• _The input_:
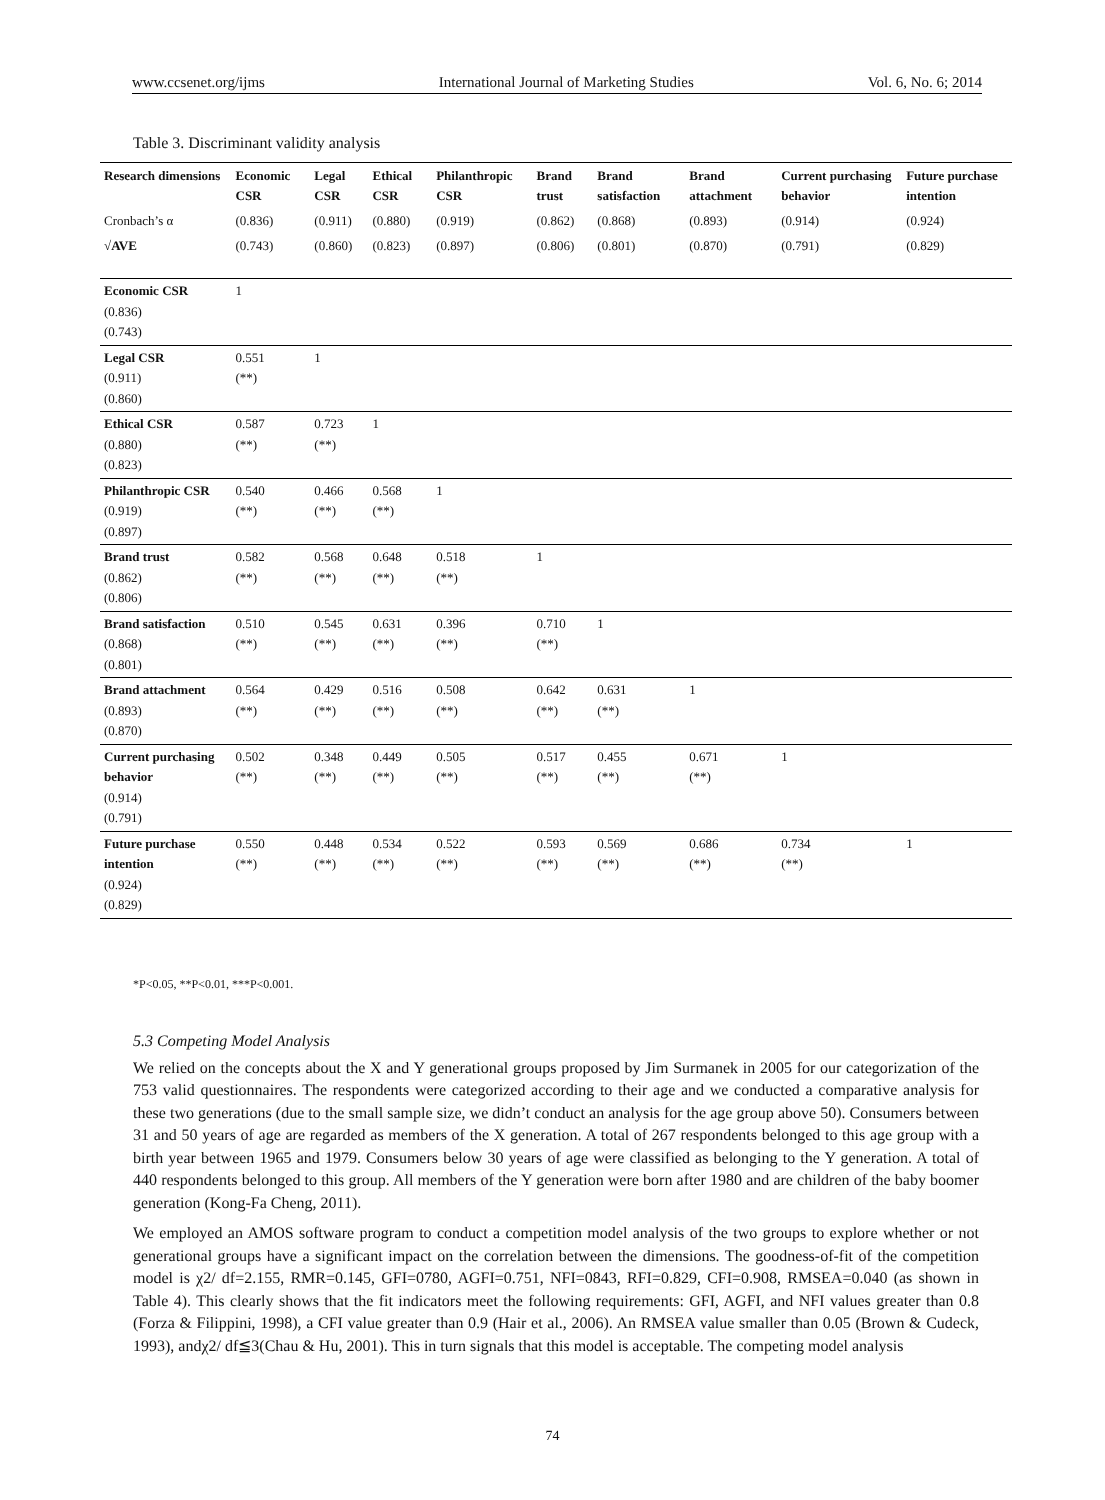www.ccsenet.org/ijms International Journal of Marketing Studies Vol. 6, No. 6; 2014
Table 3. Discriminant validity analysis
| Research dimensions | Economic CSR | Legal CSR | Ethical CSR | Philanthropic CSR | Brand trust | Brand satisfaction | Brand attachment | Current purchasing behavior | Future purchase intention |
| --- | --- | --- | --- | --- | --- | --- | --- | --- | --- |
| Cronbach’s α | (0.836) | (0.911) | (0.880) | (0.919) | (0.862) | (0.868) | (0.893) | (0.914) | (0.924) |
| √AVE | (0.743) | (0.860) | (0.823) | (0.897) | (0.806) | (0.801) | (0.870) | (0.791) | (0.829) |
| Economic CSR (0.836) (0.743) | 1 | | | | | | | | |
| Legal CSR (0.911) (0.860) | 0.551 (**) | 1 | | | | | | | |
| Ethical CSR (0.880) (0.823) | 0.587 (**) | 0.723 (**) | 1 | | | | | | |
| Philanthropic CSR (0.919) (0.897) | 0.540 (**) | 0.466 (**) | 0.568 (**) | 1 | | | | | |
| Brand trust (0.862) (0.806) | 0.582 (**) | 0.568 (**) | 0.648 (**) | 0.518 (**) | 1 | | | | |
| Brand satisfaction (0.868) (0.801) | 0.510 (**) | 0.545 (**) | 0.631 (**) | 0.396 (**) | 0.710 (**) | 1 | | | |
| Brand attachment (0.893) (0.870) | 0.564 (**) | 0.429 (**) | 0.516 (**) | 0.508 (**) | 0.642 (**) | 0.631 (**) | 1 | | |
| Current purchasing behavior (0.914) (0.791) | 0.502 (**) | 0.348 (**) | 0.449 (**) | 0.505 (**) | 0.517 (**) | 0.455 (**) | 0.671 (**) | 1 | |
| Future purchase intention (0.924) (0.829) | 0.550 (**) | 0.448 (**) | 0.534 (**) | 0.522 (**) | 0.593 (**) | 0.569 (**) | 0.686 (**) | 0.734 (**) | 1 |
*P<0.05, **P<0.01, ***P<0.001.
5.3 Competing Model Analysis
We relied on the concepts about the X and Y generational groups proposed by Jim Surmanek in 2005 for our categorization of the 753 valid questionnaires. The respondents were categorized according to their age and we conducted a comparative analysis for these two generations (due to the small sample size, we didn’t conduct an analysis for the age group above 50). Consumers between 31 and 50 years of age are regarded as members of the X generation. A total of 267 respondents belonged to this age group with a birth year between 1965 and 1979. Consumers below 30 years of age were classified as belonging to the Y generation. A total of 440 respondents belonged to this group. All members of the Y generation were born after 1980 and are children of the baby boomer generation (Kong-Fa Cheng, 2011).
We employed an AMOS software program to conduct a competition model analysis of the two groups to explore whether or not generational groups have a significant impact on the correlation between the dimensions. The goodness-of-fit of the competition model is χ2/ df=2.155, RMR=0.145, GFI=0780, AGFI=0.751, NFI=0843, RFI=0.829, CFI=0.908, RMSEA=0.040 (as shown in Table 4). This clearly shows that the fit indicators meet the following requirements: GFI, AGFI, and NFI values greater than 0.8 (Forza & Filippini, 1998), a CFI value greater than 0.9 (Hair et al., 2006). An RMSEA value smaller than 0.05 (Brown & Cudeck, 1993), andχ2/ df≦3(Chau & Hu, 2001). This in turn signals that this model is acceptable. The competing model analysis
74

• _Assignment_: Gather all lines from the listing above in which "Ethical" occurs.

• _Answer for the task_:
| Research dimensions | Economic CSR | Legal CSR | Ethical CSR | Philanthropic CSR | Brand trust | Brand satisfaction | Brand attachment | Current purchasing behavior | Future purchase intention |
| Ethical CSR (0.880) (0.823) | 0.587 (**) | 0.723 (**) | 1 | | | | | | |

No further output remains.